When developing a feature containing unknown technology or hardware, I prefer a spike followed by integration tests. Sometimes it helps a lot.
How it all began
One of our customers employs NAS for data storage, accessing it per FTP. Some of the features like copying and moving files around were already implemented by us using Apaches FTPClient. The next feature on the list was “cleanup after x days” – deletion of files, or more important: directories. FTP, being a pretty basic protocol, does not allow for recursive deletion of directories. The only way to do it is to delete the deepest elements first, going up one level and repeat – or in other words – implementing the recursion yourself. This was too much for our simple feature, so the decision was made to hide the complexity behind a VirtualFile, an interface already existing in our framework.
Being a novice in speaking FTP I was happy to hear that we already have acquired exactly the same type of NAS the customer has. To see how the system behaves (or not) and document it at the same time, I decided to implement the interface integration test first.
Fun
As the amount of tests and file operations started to grow, so did grow the round trip time of my test/make test pass/refactor cycle and my patience dwindled. I switched from NAS FTP-Server to a local FileZilla FTP-Server. It worked like a charm and all necessary features were implemented really fast.

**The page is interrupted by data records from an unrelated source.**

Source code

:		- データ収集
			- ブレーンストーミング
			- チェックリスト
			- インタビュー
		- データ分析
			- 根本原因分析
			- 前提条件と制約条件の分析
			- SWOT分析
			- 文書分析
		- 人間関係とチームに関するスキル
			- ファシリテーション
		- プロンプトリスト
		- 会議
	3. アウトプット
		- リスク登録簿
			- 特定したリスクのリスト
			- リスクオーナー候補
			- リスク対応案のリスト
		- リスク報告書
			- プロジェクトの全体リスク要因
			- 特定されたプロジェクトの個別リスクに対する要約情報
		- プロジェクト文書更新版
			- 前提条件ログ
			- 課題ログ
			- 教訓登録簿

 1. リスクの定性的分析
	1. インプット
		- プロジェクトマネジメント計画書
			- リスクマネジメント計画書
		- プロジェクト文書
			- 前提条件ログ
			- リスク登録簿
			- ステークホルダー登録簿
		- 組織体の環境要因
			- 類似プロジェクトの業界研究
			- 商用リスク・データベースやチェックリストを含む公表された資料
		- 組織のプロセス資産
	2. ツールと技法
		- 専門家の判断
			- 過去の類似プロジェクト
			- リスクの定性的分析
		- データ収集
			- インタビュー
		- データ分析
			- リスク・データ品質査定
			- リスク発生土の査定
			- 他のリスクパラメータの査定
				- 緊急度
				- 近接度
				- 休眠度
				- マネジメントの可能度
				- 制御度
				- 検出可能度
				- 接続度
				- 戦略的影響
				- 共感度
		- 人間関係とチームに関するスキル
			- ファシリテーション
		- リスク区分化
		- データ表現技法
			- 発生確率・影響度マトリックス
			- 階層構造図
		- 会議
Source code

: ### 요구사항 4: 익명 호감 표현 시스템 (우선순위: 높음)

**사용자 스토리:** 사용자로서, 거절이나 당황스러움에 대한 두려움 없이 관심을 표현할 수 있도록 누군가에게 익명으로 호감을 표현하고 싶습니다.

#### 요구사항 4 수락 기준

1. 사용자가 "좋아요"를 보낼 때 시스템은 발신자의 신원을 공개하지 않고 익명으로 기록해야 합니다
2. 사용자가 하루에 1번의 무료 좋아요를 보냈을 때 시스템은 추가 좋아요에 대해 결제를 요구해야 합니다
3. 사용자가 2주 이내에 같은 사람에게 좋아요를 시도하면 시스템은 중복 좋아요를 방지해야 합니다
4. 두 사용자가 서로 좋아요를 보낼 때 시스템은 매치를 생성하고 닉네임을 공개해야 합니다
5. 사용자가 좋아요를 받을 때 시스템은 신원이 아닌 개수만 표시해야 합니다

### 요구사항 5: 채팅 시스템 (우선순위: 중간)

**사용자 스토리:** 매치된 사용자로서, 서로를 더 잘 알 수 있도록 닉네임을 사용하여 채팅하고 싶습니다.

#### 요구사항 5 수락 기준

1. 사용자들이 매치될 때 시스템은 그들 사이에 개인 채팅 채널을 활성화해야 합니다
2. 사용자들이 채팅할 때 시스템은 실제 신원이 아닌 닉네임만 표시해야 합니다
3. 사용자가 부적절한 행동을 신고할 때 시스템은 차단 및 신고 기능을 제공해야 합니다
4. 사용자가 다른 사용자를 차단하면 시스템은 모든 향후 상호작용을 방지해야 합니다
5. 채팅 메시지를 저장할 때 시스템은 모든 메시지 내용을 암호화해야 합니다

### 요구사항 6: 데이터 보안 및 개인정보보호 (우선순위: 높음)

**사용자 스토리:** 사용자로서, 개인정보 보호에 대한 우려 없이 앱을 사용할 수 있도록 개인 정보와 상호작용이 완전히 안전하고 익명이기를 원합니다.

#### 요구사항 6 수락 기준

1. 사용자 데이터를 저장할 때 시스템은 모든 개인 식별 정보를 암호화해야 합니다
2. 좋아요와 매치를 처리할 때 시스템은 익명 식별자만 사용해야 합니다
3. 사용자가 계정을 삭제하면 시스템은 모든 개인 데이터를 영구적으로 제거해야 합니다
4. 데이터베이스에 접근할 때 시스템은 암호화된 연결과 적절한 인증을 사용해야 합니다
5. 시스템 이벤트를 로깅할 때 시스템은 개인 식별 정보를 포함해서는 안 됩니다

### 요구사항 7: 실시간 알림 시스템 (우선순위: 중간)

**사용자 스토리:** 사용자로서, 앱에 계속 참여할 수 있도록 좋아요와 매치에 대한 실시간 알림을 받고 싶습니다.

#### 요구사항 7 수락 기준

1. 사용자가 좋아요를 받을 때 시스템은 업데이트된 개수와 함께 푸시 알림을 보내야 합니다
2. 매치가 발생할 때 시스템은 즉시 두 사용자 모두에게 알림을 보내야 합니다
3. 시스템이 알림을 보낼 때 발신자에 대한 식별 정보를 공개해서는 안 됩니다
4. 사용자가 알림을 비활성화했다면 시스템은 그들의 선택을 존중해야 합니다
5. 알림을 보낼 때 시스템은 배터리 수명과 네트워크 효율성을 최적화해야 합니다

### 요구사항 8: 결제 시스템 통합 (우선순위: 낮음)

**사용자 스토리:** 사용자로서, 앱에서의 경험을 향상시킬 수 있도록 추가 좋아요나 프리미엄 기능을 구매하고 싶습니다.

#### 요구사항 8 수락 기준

The next step was to run the app using the new feature with real amount of data, real directory structure and our NAS. It failed miserably. And randomly. The app suffered from closed connections while trying to open a data connection. After some search the reason was found: FTPClient we use had active mode enabled by default. That means that to transfer data the server tried to connect to the client and the clients Firewall did not like it. After setting connection mode to passive the problem was solved.
The tests run fine, but they run slow. And they introduced a dependency on an external system. If that system broke or were disabled for any other reason, our CI would report failure without any changes in the code. Both points could be addressed by using an embedded FTP Server. We choose Apaches FTP Server. Changing the tests was easy, since the only thing to do was to setup the server before the test and to shut it down afterwards. Surprisingly some tests failed. Apaches server handled some cases differently:
- it allowed opening output streams to directories without any exception
- it forbid to delete current working directory
- the name listing in the directory (NLST) returned by NAS were absolute paths to the file, Apaches server returned simple names.
After another code change the code worked correctly with all three servers.
Lessons learned
While implementing the interface I learned much about how to create and test bridging functionality:
- Specification cannot replace tests. Searching for the FTP commands to use I looked at several websites that described the commands. None of them wrote about whether NLST returns absolute paths or only filenames. There are always holes in the spec that will be interpreted differently by vendors or the vendors do not always obey it.
- Unit tests are great, but they are limited to your code only. When it comes to communication between system components, especially communication with foreign systems, an integration test is a must.
- Working with a test setup that mimics production environment as close as possible is great. Without the NAS, the app would have simply failed in the best case. In the worst case it would have deleted wrong files. Neither of them make a customer happy.